In short, opinion polls in a society such as Ukraine primarily reveal confusion and a secret desire to maintain the status quo — because change is precarious, with easily predictable high costs but mostly indeterminate benefits. Ukrainian society, however, can be considered not only a glass that is half empty — namely, lacking civic maturity, national unity and strong commitment to Western values — but also half full. Forty four per cent of Ukrainians believe that democracy is the best state system, while only 17 per cent opt for authoritarianism; this is actually a good result for a nation that has had very limited experience with a functioning democracy, and even less experience with national independence and self-rule.

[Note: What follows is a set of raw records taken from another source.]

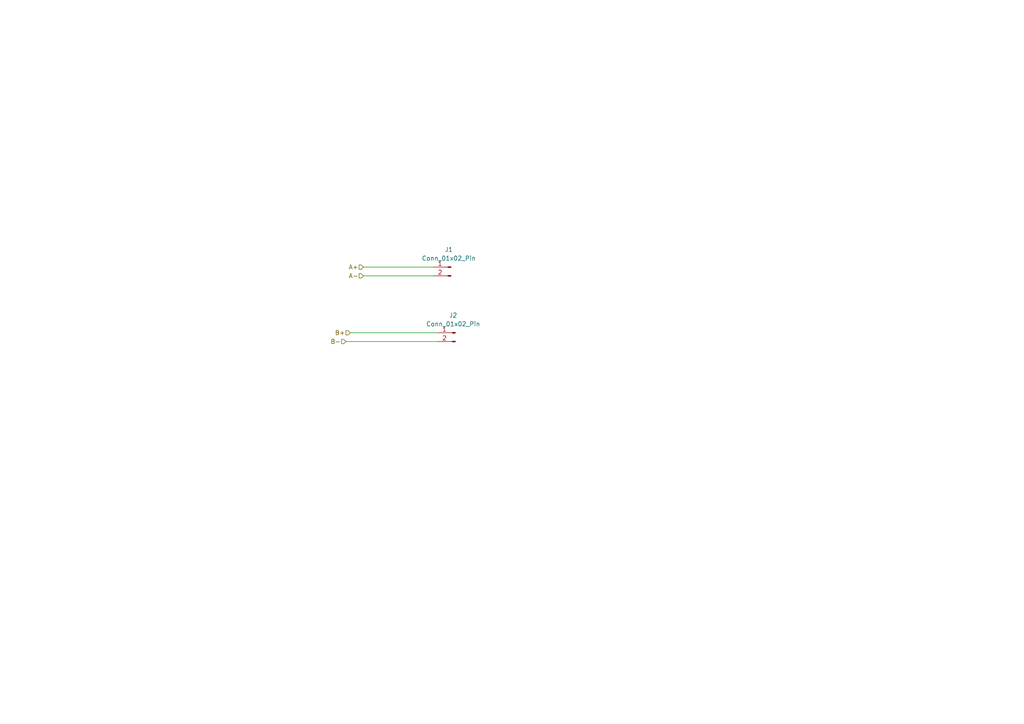
<source format=kicad_sch>
(kicad_sch
	(version 20231120)
	(generator "eeschema")
	(generator_version "8.0")
	(uuid "c8e680b4-cb66-41ef-a160-c10d0db5eee9")
	(paper "A4")
	
	(wire
		(pts
			(xy 105.41 80.01) (xy 125.73 80.01)
		)
		(stroke
			(width 0)
			(type default)
		)
		(uuid "6151c5d6-b270-4912-9adb-89c86627ab16")
	)
	(wire
		(pts
			(xy 100.33 99.06) (xy 127 99.06)
		)
		(stroke
			(width 0)
			(type default)
		)
		(uuid "b13b395b-5633-4b0c-b14b-575ef2f486d0")
	)
	(wire
		(pts
			(xy 105.41 77.47) (xy 125.73 77.47)
		)
		(stroke
			(width 0)
			(type default)
		)
		(uuid "b8e98737-2041-4249-b138-c84fb4e0f0b4")
	)
	(wire
		(pts
			(xy 127 96.52) (xy 101.6 96.52)
		)
		(stroke
			(width 0)
			(type default)
		)
		(uuid "e0d46b0c-6b00-42c7-8b71-cc4bcfd34249")
	)
	(hierarchical_label "A-"
		(shape input)
		(at 105.41 80.01 180)
		(fields_autoplaced yes)
		(effects
			(font
				(size 1.27 1.27)
			)
			(justify right)
		)
		(uuid "64bfaca5-a471-4d63-a31d-397ab5f00141")
	)
	(hierarchical_label "B-"
		(shape input)
		(at 100.33 99.06 180)
		(fields_autoplaced yes)
		(effects
			(font
				(size 1.27 1.27)
			)
			(justify right)
		)
		(uuid "a27f8b8f-c95d-401a-a3a6-8acc613f0a9c")
	)
	(hierarchical_label "A+"
		(shape input)
		(at 105.41 77.47 180)
		(fields_autoplaced yes)
		(effects
			(font
				(size 1.27 1.27)
			)
			(justify right)
		)
		(uuid "c3fab276-9ea9-45ee-984c-18ea631cb4d2")
	)
	(hierarchical_label "B+"
		(shape input)
		(at 101.6 96.52 180)
		(fields_autoplaced yes)
		(effects
			(font
				(size 1.27 1.27)
			)
			(justify right)
		)
		(uuid "ffb08227-0603-46dd-a213-2d0abde4a368")
	)
	(symbol
		(lib_id "Connector:Conn_01x02_Pin")
		(at 132.08 96.52 0)
		(mirror y)
		(unit 1)
		(exclude_from_sim no)
		(in_bom yes)
		(on_board yes)
		(dnp no)
		(uuid "9f0ae1a6-197b-4f83-ab22-f39cdcdb9524")
		(property "Reference" "J2"
			(at 131.445 91.44 0)
			(effects
				(font
					(size 1.27 1.27)
				)
			)
		)
		(property "Value" "Conn_01x02_Pin"
			(at 131.445 93.98 0)
			(effects
				(font
					(size 1.27 1.27)
				)
			)
		)
		(property "Footprint" "Connector_Phoenix_MC:PhoenixContact_MC_1,5_2-G-3.5_1x02_P3.50mm_Horizontal"
			(at 132.08 96.52 0)
			(effects
				(font
					(size 1.27 1.27)
				)
				(hide yes)
			)
		)
		(property "Datasheet" "~"
			(at 132.08 96.52 0)
			(effects
				(font
					(size 1.27 1.27)
				)
				(hide yes)
			)
		)
		(property "Description" "Generic connector, single row, 01x02, script generated"
			(at 132.08 96.52 0)
			(effects
				(font
					(size 1.27 1.27)
				)
				(hide yes)
			)
		)
		(pin "1"
			(uuid "dffef24e-b614-4660-991a-ae7a9e6bebf4")
		)
		(pin "2"
			(uuid "78128c30-f8a2-4933-94c6-08deef262dc3")
		)
		(instances
			(project "SqueezeAMPagain"
				(path "/3675160b-d9e5-490e-b506-2a7966e79ed0/40e991d7-be56-488e-9fc7-d720bf03f7b1"
					(reference "J2")
					(unit 1)
				)
			)
		)
	)
	(symbol
		(lib_id "Connector:Conn_01x02_Pin")
		(at 130.81 77.47 0)
		(mirror y)
		(unit 1)
		(exclude_from_sim no)
		(in_bom yes)
		(on_board yes)
		(dnp no)
		(uuid "a2a09faa-ee41-41da-a705-7887947ada46")
		(property "Reference" "J1"
			(at 130.175 72.39 0)
			(effects
				(font
					(size 1.27 1.27)
				)
			)
		)
		(property "Value" "Conn_01x02_Pin"
			(at 130.175 74.93 0)
			(effects
				(font
					(size 1.27 1.27)
				)
			)
		)
		(property "Footprint" "Connector_Phoenix_MC:PhoenixContact_MC_1,5_2-G-3.5_1x02_P3.50mm_Horizontal"
			(at 130.81 77.47 0)
			(effects
				(font
					(size 1.27 1.27)
				)
				(hide yes)
			)
		)
		(property "Datasheet" "~"
			(at 130.81 77.47 0)
			(effects
				(font
					(size 1.27 1.27)
				)
				(hide yes)
			)
		)
		(property "Description" "Generic connector, single row, 01x02, script generated"
			(at 130.81 77.47 0)
			(effects
				(font
					(size 1.27 1.27)
				)
				(hide yes)
			)
		)
		(pin "1"
			(uuid "5877d57f-252d-4529-91b5-b326e32bd3e5")
		)
		(pin "2"
			(uuid "6821952c-e7c1-4087-b2a5-f7ff251c355f")
		)
		(instances
			(project "SqueezeAMPagain"
				(path "/3675160b-d9e5-490e-b506-2a7966e79ed0/40e991d7-be56-488e-9fc7-d720bf03f7b1"
					(reference "J1")
					(unit 1)
				)
			)
		)
	)
)

</source>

Neither in Russia nor Belarus can one find anything approaching this.
And the fact that 93 per cent of surveyed Ukrainians opted for “order” as the most needed commodity, while only 25 per cent opted for “liberalism,” does not prove an “authoritarian” preference. It only proves the lack of “order” in the country, and the need to fix a feckless democracy rather than dismantling it in the Russian or Belarusian manner. In this sense, the Orange Revolution, indeed, was not about “pro-Western” or “pro-Russian” orientations, as David Marples rightly suggests, but about the way the country should be run. In other words, it was about values. But if one examines the values of the Kuchma regime, which were opposed by the Revolution, one will see that exactly those values still dominate Russia and other post-Soviet states. Conversely, if one looks at the values defended by the Revolution, we will see that they are the very principles upon which the West is built.
Consequently, the Orange Revolution was clearly pro-Western in its spirit, if not necessarily in political rhetoric and in actual geopolitical programs. So far, it has brought mixed results but, in most terms, post-revolutionary Ukraine is much closer to the fledgling democracies of Eastern Europe than to the consolidated authoritarianisms of post-Soviet “Eurasia.” Thus, the title of Marples’s article might be usefully paraphrased to read: “Ukraine’s ties with Soviet attitudes run deep, but they are changing.”
[Mykola Riabchuk is a Ukrainian writer and political and cultural analyst. He is the author of seven books available in English, French, German, Polish, and other languages. This academic year, he will be teaching at the University of Alberta (in the departments of Modern Languages & Cultural Studies and History & Classics) as the Stuart Ramsay Tompkins Visiting Professor.]